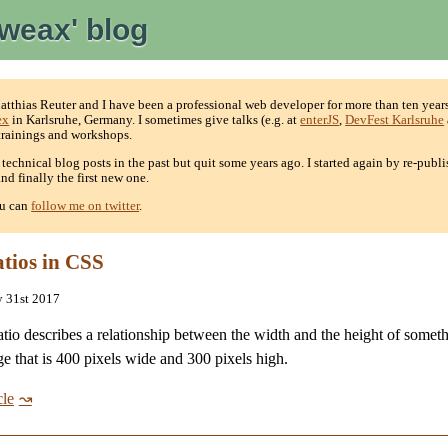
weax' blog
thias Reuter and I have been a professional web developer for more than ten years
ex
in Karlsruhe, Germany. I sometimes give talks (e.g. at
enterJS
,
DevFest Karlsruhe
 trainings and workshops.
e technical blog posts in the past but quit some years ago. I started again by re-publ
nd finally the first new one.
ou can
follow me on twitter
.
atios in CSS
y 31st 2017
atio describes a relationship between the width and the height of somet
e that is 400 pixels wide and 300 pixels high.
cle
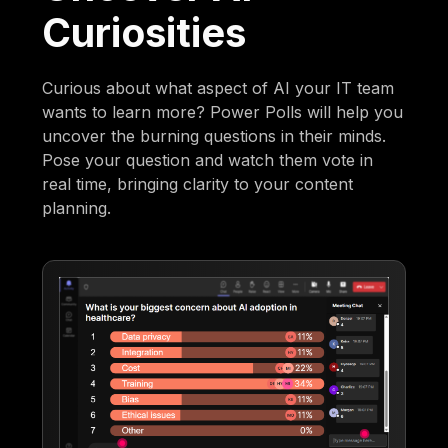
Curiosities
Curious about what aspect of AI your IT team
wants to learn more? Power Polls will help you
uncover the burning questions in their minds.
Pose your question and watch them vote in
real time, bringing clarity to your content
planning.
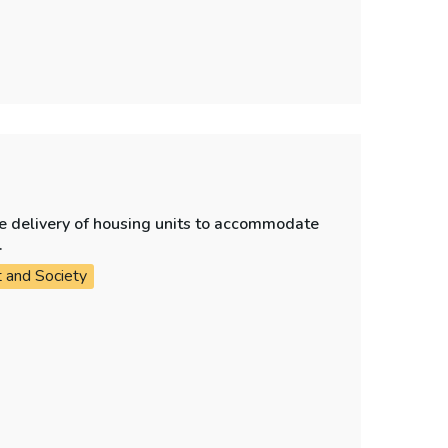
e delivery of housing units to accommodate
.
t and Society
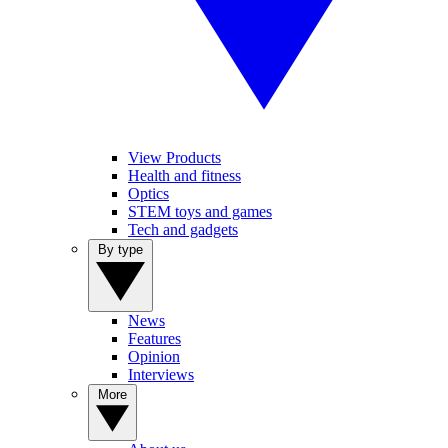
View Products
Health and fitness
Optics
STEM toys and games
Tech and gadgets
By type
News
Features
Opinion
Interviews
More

# # # # # # #

• TASK ITEM: Return each line of the data that contains the string "blog".

• FINISHED EXERCISE:
weax' blog
e technical blog posts in the past but quit some years ago. I started again by re-publ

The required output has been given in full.